● **Task description**
Please print the full listing exactly.
_ _ _ _ _ _ _
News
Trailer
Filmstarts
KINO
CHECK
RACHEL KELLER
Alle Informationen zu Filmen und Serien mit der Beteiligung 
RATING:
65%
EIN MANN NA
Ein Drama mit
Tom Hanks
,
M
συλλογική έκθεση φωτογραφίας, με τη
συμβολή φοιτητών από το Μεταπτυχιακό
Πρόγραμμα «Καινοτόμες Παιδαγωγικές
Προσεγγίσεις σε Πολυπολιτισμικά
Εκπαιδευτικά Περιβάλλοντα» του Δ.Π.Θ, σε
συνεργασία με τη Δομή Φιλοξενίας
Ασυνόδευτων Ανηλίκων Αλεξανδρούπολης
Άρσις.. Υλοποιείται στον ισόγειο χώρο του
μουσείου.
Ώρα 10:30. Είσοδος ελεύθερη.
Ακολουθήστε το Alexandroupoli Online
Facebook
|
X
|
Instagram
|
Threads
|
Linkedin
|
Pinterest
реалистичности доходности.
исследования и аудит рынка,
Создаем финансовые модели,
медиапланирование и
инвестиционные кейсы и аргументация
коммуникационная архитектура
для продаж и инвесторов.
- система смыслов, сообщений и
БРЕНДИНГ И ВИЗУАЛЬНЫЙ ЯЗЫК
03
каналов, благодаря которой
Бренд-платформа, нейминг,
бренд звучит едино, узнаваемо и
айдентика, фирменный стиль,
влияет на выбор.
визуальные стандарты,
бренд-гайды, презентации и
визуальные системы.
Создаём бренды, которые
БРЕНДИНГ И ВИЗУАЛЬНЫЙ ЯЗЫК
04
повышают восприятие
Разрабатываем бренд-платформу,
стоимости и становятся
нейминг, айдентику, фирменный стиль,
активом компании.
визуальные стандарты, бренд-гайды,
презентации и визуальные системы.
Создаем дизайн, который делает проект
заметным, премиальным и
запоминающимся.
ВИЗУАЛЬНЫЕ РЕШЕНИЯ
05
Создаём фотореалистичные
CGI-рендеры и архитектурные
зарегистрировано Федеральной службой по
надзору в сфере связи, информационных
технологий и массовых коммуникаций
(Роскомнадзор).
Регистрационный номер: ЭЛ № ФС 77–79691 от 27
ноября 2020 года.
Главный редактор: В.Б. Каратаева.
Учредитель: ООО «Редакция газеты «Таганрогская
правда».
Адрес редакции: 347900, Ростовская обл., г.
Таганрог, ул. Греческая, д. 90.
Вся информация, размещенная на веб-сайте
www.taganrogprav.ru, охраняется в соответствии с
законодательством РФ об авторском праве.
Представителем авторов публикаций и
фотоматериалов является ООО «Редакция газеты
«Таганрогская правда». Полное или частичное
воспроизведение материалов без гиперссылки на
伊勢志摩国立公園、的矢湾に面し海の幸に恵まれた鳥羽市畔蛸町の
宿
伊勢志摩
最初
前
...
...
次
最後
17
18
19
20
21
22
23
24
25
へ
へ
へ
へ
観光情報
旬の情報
_ _ _ _ _ _ _
● **Response**
News
Trailer
Filmstarts
KINO
CHECK
RACHEL KELLER
Alle Informationen zu Filmen und Serien mit der Beteiligung 
RATING:
65%
EIN MANN NA
Ein Drama mit
Tom Hanks
,
M
συλλογική έκθεση φωτογραφίας, με τη
συμβολή φοιτητών από το Μεταπτυχιακό
Πρόγραμμα «Καινοτόμες Παιδαγωγικές
Προσεγγίσεις σε Πολυπολιτισμικά
Εκπαιδευτικά Περιβάλλοντα» του Δ.Π.Θ, σε
συνεργασία με τη Δομή Φιλοξενίας
Ασυνόδευτων Ανηλίκων Αλεξανδρούπολης
Άρσις.. Υλοποιείται στον ισόγειο χώρο του
μουσείου.
Ώρα 10:30. Είσοδος ελεύθερη.
Ακολουθήστε το Alexandroupoli Online
Facebook
|
X
|
Instagram
|
Threads
|
Linkedin
|
Pinterest
реалистичности доходности.
исследования и аудит рынка,
Создаем финансовые модели,
медиапланирование и
инвестиционные кейсы и аргументация
коммуникационная архитектура
для продаж и инвесторов.
- система смыслов, сообщений и
БРЕНДИНГ И ВИЗУАЛЬНЫЙ ЯЗЫК
03
каналов, благодаря которой
Бренд-платформа, нейминг,
бренд звучит едино, узнаваемо и
айдентика, фирменный стиль,
влияет на выбор.
визуальные стандарты,
бренд-гайды, презентации и
визуальные системы.
Создаём бренды, которые
БРЕНДИНГ И ВИЗУАЛЬНЫЙ ЯЗЫК
04
повышают восприятие
Разрабатываем бренд-платформу,
стоимости и становятся
нейминг, айдентику, фирменный стиль,
активом компании.
визуальные стандарты, бренд-гайды,
презентации и визуальные системы.
Создаем дизайн, который делает проект
заметным, премиальным и
запоминающимся.
ВИЗУАЛЬНЫЕ РЕШЕНИЯ
05
Создаём фотореалистичные
CGI-рендеры и архитектурные
зарегистрировано Федеральной службой по
надзору в сфере связи, информационных
технологий и массовых коммуникаций
(Роскомнадзор).
Регистрационный номер: ЭЛ № ФС 77–79691 от 27
ноября 2020 года.
Главный редактор: В.Б. Каратаева.
Учредитель: ООО «Редакция газеты «Таганрогская
правда».
Адрес редакции: 347900, Ростовская обл., г.
Таганрог, ул. Греческая, д. 90.
Вся информация, размещенная на веб-сайте
www.taganrogprav.ru, охраняется в соответствии с
законодательством РФ об авторском праве.
Представителем авторов публикаций и
фотоматериалов является ООО «Редакция газеты
«Таганрогская правда». Полное или частичное
воспроизведение материалов без гиперссылки на
伊勢志摩国立公園、的矢湾に面し海の幸に恵まれた鳥羽市畔蛸町の
宿
伊勢志摩
最初
前
...
...
次
最後
17
18
19
20
21
22
23
24
25
へ
へ
へ
へ
観光情報
旬の情報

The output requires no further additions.